Arbeitnehmer leisten dann vereinbarungsgemäß eine Vielzahl von Arbeitsstunden und auch Überstunden, die einem Ansparkonto zugunsten des geplanten Sabbatical gutgeschrieben werden.

Arbeitgeber und Arbeitnehmer einigen sich also vorab auf eine Grundarbeitszeit, die regelmäßig zu erbringen ist und auch vergütet wird. Daneben wird der zeitliche Rahmen der Ansparung von Überstunden und Mehrarbeitszeit vertraglich vereinbart. Die dort auflaufenden Stunden werden in der Ansparzeit nicht vergütet. Das Sabbatical wird in Dauer und allen Eventualitäten (Notfälle zur Unterbrechung, Verkürzung etc.) verbindlich vereinbart und nach entsprechender Ankündigungsphase und entsprechendem Zeitkonto-Guthaben gewährt. In dieser Auszeit erst werden die angesparten Stunden vergütet. Das hat den zusätzlichen Vorteil , dass man so weiterhin kranken- und rentenversichert ist.

Während der Zeit des Sabbatical entstehen grundsätzlich keine Urlaubsansprüche.

Das, was auf den ersten Blick absolut nachvollziehbar erscheint, war lange Zeit ein ernstes Problem. Noch vor Jahren war es gängige Rechtsauffassung, dass auch während eines ruhenden Arbeitsverhältnisses weitere Urlaubsansprüche entstehen (BAG, AZ: 9 AZR 678/12). Dabei widerspricht diese Auffassung der gesetzlichen Regelung in § 3 Absatz 1 BUrlG. Dort ist geregelt, dass sich der gesetzliche Mindesturlaub des Einzelnen an der Anzahl der Wochentage bemisst, an denen er zur Arbeit verpflichtet ist. Diese Norm macht den Mindesturlaubsanspruch für einer Sechs-Tage-Woche bei 24 Urlaubstagen fest. Bei einer Fünf-Tage-Woche reduziert sich der Mindestanspruch demnach auf 20 Urlaubstage. Konsequent zu Ende gedacht, bleibt bei ausgesetzter Arbeitspflicht kein Anspruch auf Mindesturlaub mehr übrig.
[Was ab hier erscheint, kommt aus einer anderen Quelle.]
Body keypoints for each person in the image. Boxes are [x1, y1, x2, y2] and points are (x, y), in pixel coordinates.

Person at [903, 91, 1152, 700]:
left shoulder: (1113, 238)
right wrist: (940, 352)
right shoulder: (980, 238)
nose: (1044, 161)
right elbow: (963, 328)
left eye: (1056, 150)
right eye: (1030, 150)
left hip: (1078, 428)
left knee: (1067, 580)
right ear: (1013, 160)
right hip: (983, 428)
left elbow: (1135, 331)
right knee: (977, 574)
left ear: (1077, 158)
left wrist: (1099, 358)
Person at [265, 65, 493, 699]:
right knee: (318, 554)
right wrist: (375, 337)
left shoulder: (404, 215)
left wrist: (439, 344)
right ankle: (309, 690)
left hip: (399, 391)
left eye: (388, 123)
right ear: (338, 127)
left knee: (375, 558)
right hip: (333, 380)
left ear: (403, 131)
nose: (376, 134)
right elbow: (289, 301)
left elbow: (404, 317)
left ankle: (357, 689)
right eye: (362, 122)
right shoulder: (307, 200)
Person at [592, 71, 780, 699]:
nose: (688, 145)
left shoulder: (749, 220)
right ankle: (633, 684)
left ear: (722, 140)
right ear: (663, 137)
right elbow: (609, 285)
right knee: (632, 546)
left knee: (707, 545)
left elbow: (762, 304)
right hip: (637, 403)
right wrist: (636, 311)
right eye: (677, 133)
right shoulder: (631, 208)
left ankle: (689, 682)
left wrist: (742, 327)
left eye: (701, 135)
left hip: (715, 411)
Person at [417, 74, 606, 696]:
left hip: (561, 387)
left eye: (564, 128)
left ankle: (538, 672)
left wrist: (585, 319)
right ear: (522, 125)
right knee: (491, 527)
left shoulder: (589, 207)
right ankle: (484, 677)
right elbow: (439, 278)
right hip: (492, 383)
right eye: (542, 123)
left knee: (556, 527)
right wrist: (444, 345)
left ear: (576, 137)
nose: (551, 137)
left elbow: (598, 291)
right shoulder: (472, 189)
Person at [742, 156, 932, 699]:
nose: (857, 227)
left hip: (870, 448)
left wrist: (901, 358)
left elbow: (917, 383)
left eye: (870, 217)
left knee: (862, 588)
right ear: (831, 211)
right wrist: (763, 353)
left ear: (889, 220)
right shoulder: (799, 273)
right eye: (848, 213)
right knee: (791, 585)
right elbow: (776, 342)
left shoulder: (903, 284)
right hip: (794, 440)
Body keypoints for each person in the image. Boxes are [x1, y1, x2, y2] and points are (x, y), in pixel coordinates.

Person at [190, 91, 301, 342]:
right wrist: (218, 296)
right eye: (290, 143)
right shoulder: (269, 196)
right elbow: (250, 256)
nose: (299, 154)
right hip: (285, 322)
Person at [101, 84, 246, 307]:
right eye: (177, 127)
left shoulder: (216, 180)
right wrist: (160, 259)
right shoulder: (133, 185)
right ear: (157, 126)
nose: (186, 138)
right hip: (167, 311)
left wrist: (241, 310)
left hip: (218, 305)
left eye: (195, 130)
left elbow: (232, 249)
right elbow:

Das sah nun auch das Bundesarbeitsgericht ein und korrigierte seine bis dahin wenig nachvollziehbare Rechtsauffassung (BAG, AZ: 9 AZR 315/17).

Möglich und auch in der Praxis angewandt wird die Variante, das Arbeitszeitkonto über einen sehr langen Zeitraum unangetastet zu führen und damit in den letzten Beschäftigungsjahren auf Teilzeitniveau herabzustufen oder bei voller Vergütung vorzeitig aus dem Berufsleben auszuscheiden. Auch das ist nichts anderes als ein angespartes Sabbatical.

Eine ganz andere Variante des Sabbatical ist ein unbezahlter Langzeiturlaub.

Eine Auszeit vom Job also, ohne dass vorher ein Zeitguthaben angespart wurde. Obwohl dies einer absoluten Auszeit gleichkommt, sind die Risiken erheblich. Vergütung und Versicherungsschutz fehlen komplett, die Rückkehr in den ursprünglichen Job ist nicht wirklich garantiert. Aber auch diese Sabbatical-Variante wird durchaus praktiziert.